Provided data Block Start
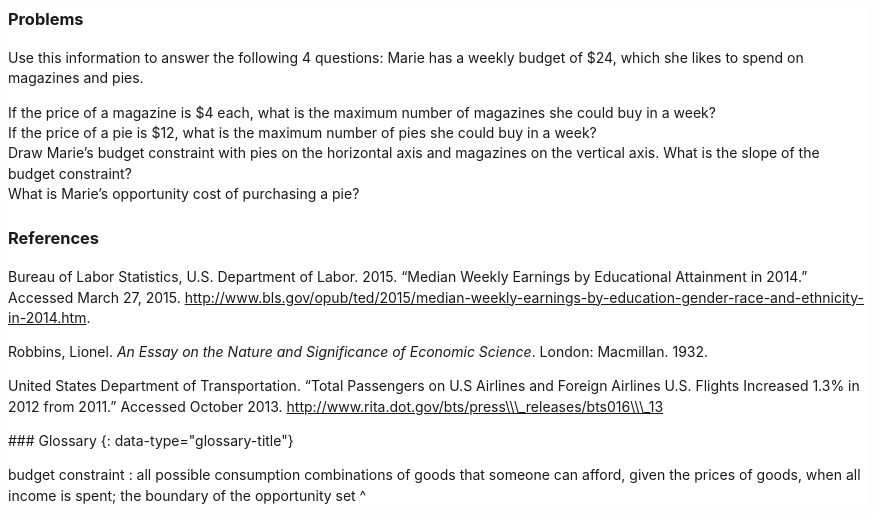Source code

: </div>
</div>

### Problems

Use this information to answer the following 4 questions: Marie has a weekly budget of $24, which she likes to spend on magazines and pies.

<div data-type="exercise">
<div data-type="problem" markdown="1">
If the price of a magazine is $4 each, what is the maximum number of magazines she could buy in a week?

</div>
</div>

<div data-type="exercise">
<div data-type="problem" markdown="1">
If the price of a pie is $12, what is the maximum number of pies she could buy in a week?

</div>
</div>

<div data-type="exercise">
<div data-type="problem" markdown="1">
Draw Marie’s budget constraint with pies on the horizontal axis and magazines on the vertical axis. What is the slope of the budget constraint?

</div>
</div>

<div data-type="exercise">
<div data-type="problem" markdown="1">
What is Marie’s opportunity cost of purchasing a pie?

</div>
</div>

### References

Bureau of Labor Statistics, U.S. Department of Labor. 2015. “Median Weekly Earnings by Educational Attainment in 2014.” Accessed March 27, 2015. http://www.bls.gov/opub/ted/2015/median-weekly-earnings-by-education-gender-race-and-ethnicity-in-2014.htm.

Robbins, Lionel. *An Essay on the Nature and Significance of Economic Science*. London: Macmillan. 1932.

United States Department of Transportation. “Total Passengers on U.S Airlines and Foreign Airlines U.S. Flights Increased 1.3% in 2012 from 2011.” Accessed October 2013. http://www.rita.dot.gov/bts/press\\\_releases/bts016\\\_13

<div data-type="glossary" markdown="1">
### Glossary
{: data-type="glossary-title"}

budget constraint
: all possible consumption combinations of goods that someone can afford, given the prices of goods, when all income is spent; the boundary of the opportunity set
^
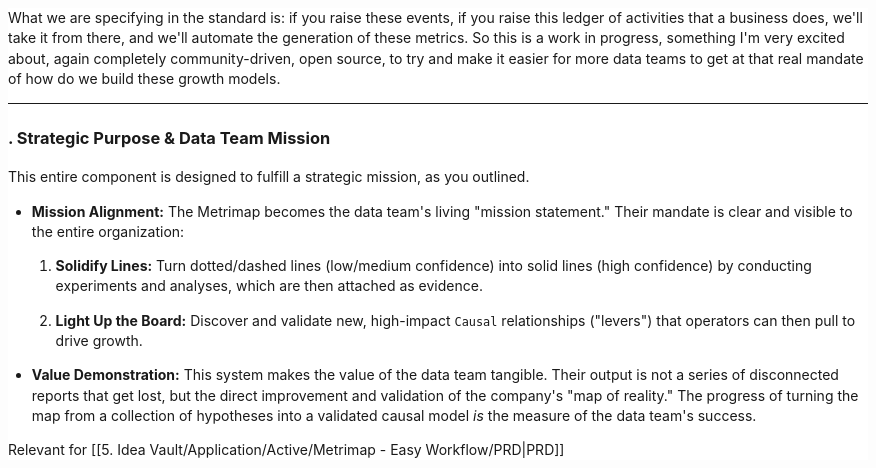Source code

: What we are specifying in the standard is: if you raise these events, if you raise this ledger of activities that a business does, we'll take it from there, and we'll automate the generation of these metrics. So this is a work in progress, something I'm very excited about, again completely community-driven, open source, to try and make it easier for more data teams to get at that real mandate of how do we build these growth models.


---
### . Strategic Purpose & Data Team Mission

This entire component is designed to fulfill a strategic mission, as you outlined.

- **Mission Alignment:** The Metrimap becomes the data team's living "mission statement." Their mandate is clear and visible to the entire organization:
    
    1. **Solidify Lines:** Turn dotted/dashed lines (low/medium confidence) into solid lines (high confidence) by conducting experiments and analyses, which are then attached as evidence.
        
    2. **Light Up the Board:** Discover and validate new, high-impact `Causal` relationships ("levers") that operators can then pull to drive growth.
        
- **Value Demonstration:** This system makes the value of the data team tangible. Their output is not a series of disconnected reports that get lost, but the direct improvement and validation of the company's "map of reality." The progress of turning the map from a collection of hypotheses into a validated causal model _is_ the measure of the data team's success.

Relevant for [[5. Idea Vault/Application/Active/Metrimap - Easy Workflow/PRD|PRD]]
Provided data Block End
What you have to do:
No pictures should appear in the copy, and each record above is to be returned exactly.

Reply:
Source code

: </div>
</div>

### Problems

Use this information to answer the following 4 questions: Marie has a weekly budget of $24, which she likes to spend on magazines and pies.

<div data-type="exercise">
<div data-type="problem" markdown="1">
If the price of a magazine is $4 each, what is the maximum number of magazines she could buy in a week?

</div>
</div>

<div data-type="exercise">
<div data-type="problem" markdown="1">
If the price of a pie is $12, what is the maximum number of pies she could buy in a week?

</div>
</div>

<div data-type="exercise">
<div data-type="problem" markdown="1">
Draw Marie’s budget constraint with pies on the horizontal axis and magazines on the vertical axis. What is the slope of the budget constraint?

</div>
</div>

<div data-type="exercise">
<div data-type="problem" markdown="1">
What is Marie’s opportunity cost of purchasing a pie?

</div>
</div>

### References

Bureau of Labor Statistics, U.S. Department of Labor. 2015. “Median Weekly Earnings by Educational Attainment in 2014.” Accessed March 27, 2015. http://www.bls.gov/opub/ted/2015/median-weekly-earnings-by-education-gender-race-and-ethnicity-in-2014.htm.

Robbins, Lionel. *An Essay on the Nature and Significance of Economic Science*. London: Macmillan. 1932.

United States Department of Transportation. “Total Passengers on U.S Airlines and Foreign Airlines U.S. Flights Increased 1.3% in 2012 from 2011.” Accessed October 2013. http://www.rita.dot.gov/bts/press\\\_releases/bts016\\\_13

<div data-type="glossary" markdown="1">
### Glossary
{: data-type="glossary-title"}

budget constraint
: all possible consumption combinations of goods that someone can afford, given the prices of goods, when all income is spent; the boundary of the opportunity set
^
Source code

: What we are specifying in the standard is: if you raise these events, if you raise this ledger of activities that a business does, we'll take it from there, and we'll automate the generation of these metrics. So this is a work in progress, something I'm very excited about, again completely community-driven, open source, to try and make it easier for more data teams to get at that real mandate of how do we build these growth models.


---
### . Strategic Purpose & Data Team Mission

This entire component is designed to fulfill a strategic mission, as you outlined.

- **Mission Alignment:** The Metrimap becomes the data team's living "mission statement." Their mandate is clear and visible to the entire organization:
    
    1. **Solidify Lines:** Turn dotted/dashed lines (low/medium confidence) into solid lines (high confidence) by conducting experiments and analyses, which are then attached as evidence.
        
    2. **Light Up the Board:** Discover and validate new, high-impact `Causal` relationships ("levers") that operators can then pull to drive growth.
        
- **Value Demonstration:** This system makes the value of the data team tangible. Their output is not a series of disconnected reports that get lost, but the direct improvement and validation of the company's "map of reality." The progress of turning the map from a collection of hypotheses into a validated causal model _is_ the measure of the data team's success.

Relevant for [[5. Idea Vault/Application/Active/Metrimap - Easy Workflow/PRD|PRD]]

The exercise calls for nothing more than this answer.